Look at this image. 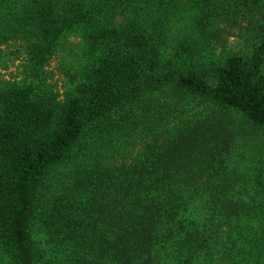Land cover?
Returning a JSON list of instances; mask_svg holds the SVG:
<instances>
[{
	"label": "trees",
	"instance_id": "1",
	"mask_svg": "<svg viewBox=\"0 0 264 264\" xmlns=\"http://www.w3.org/2000/svg\"><path fill=\"white\" fill-rule=\"evenodd\" d=\"M29 1L28 76L76 26L97 60L64 97L0 87V264H264V28L207 59L168 37L184 2L205 35L264 0Z\"/></svg>",
	"mask_w": 264,
	"mask_h": 264
},
{
	"label": "rangeland",
	"instance_id": "2",
	"mask_svg": "<svg viewBox=\"0 0 264 264\" xmlns=\"http://www.w3.org/2000/svg\"><path fill=\"white\" fill-rule=\"evenodd\" d=\"M193 15V5L186 2L171 12L169 46L185 38L190 42V38L195 37L201 59L246 53L255 37L252 30L264 28V3L262 10L244 20H214L205 35H200L193 27ZM250 19H255V23ZM34 20V8L29 0H7L0 6V87L9 82L32 80L37 94L55 92L64 97L86 79L97 57L89 51L86 29L76 26L68 30L54 48L44 82L28 76L27 46ZM254 137L255 143L264 145V130L257 131ZM255 166L258 168L257 164Z\"/></svg>",
	"mask_w": 264,
	"mask_h": 264
}]
</instances>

__REQUEST__. Please return every line of the data above that contains the string "evenodd", matching case exactly.

__OUTPUT BELOW__.
	"mask_svg": "<svg viewBox=\"0 0 264 264\" xmlns=\"http://www.w3.org/2000/svg\"><path fill=\"white\" fill-rule=\"evenodd\" d=\"M29 1L28 76L76 26L97 60L64 97L0 87V264H264V28L207 59L168 37L184 2L205 35L264 0Z\"/></svg>",
	"mask_svg": "<svg viewBox=\"0 0 264 264\" xmlns=\"http://www.w3.org/2000/svg\"><path fill=\"white\" fill-rule=\"evenodd\" d=\"M193 15V5L186 2L171 12L169 46L185 38L190 42V38L195 37L201 59L246 53L255 37L252 30L264 28V3L262 10L244 20H214L205 35H200L193 27ZM250 19H255V23ZM34 20V8L29 0H7L0 6V87L9 82L32 80L37 94L55 92L64 97L86 79L97 57L89 51L86 29L76 26L68 30L54 48L44 82L28 76L27 46ZM254 137L255 143L264 145V130L257 131ZM255 166L258 168L257 164Z\"/></svg>",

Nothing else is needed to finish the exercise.